*To-do item*
Reproduce the text about Jensen's social media crime-solving word for word, in full.

*Extracted text*
Jensen uses whatever video and photo might exist of the suspect or the crime scene, and creates ads on Facebook and Twitter that target people in a small geographic area, asking for any clues they may have. He'll often get a flood of potential leads.

No one hires Jensen to do this work. He often has to beg police to follow up on his leads, and he says he has gone into debt to finance the social media ad campaigns.

But Jensen says he has now helped solve 10 murder cases — which makes it all worthwhile.

"It's felt right because it worked," Jensen told The Current's interim host Laura Lynch. "And how could you not?"

Jensen has recently released a book, Chase Darkness with Me: How One True Crime Writer Started Solving Murders.

*Entries shown*
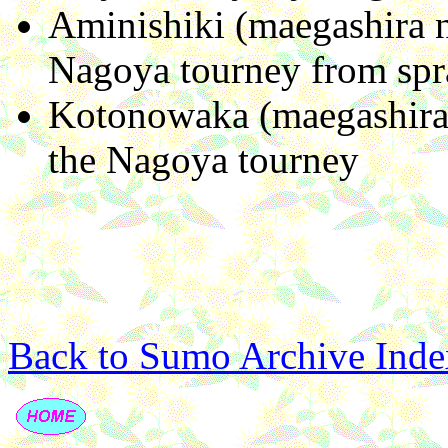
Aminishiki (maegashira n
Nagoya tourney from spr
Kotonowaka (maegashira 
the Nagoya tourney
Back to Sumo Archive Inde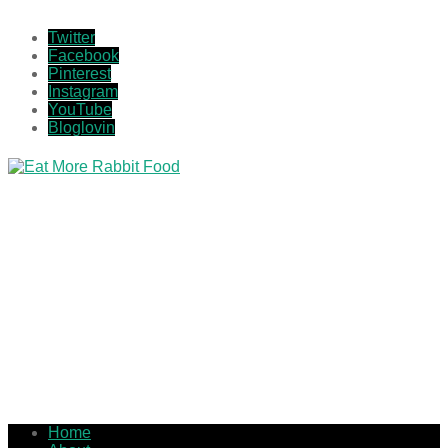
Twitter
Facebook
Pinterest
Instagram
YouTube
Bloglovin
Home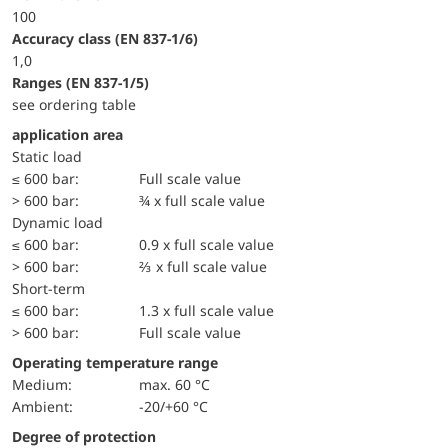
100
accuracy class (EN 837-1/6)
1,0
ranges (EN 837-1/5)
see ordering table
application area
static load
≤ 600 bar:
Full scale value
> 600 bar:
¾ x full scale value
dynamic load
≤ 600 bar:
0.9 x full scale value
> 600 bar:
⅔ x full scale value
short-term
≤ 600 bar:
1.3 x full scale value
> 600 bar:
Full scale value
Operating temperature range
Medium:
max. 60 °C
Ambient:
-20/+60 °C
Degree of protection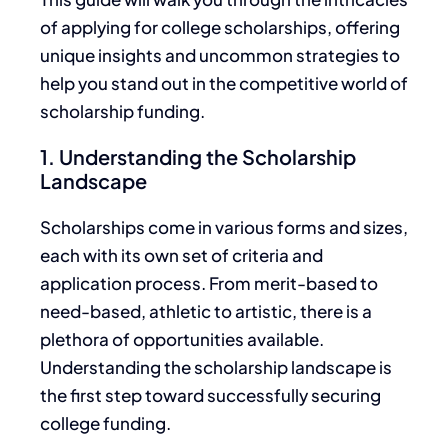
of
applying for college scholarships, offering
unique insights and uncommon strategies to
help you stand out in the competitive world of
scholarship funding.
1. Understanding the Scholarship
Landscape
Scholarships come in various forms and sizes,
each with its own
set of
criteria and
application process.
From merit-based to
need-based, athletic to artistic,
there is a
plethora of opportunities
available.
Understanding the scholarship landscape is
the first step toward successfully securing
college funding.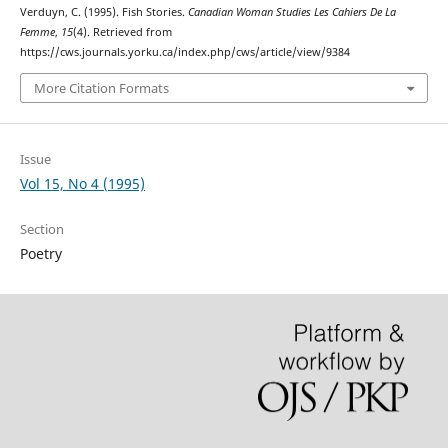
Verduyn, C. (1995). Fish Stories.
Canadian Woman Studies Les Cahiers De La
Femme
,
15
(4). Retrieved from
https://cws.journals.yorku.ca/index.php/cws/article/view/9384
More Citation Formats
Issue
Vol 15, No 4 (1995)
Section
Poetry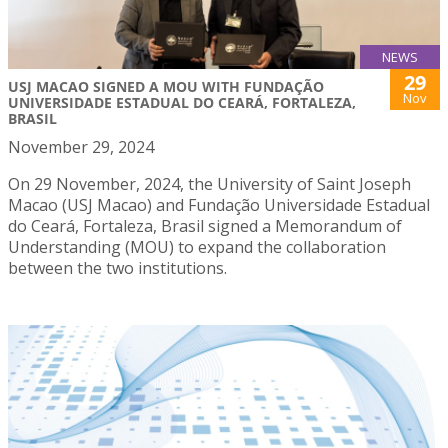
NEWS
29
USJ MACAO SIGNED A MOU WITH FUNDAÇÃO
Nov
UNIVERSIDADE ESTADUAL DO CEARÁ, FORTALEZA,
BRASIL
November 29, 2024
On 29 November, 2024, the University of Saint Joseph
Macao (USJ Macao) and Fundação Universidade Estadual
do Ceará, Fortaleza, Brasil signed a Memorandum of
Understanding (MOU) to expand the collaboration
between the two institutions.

*Solution for this problem*
Jensen uses whatever video and photo might exist of the suspect or the crime scene, and creates ads on Facebook and Twitter that target people in a small geographic area, asking for any clues they may have. He'll often get a flood of potential leads.

No one hires Jensen to do this work. He often has to beg police to follow up on his leads, and he says he has gone into debt to finance the social media ad campaigns.

But Jensen says he has now helped solve 10 murder cases — which makes it all worthwhile.

"It's felt right because it worked," Jensen told The Current's interim host Laura Lynch. "And how could you not?"

Jensen has recently released a book, Chase Darkness with Me: How One True Crime Writer Started Solving Murders.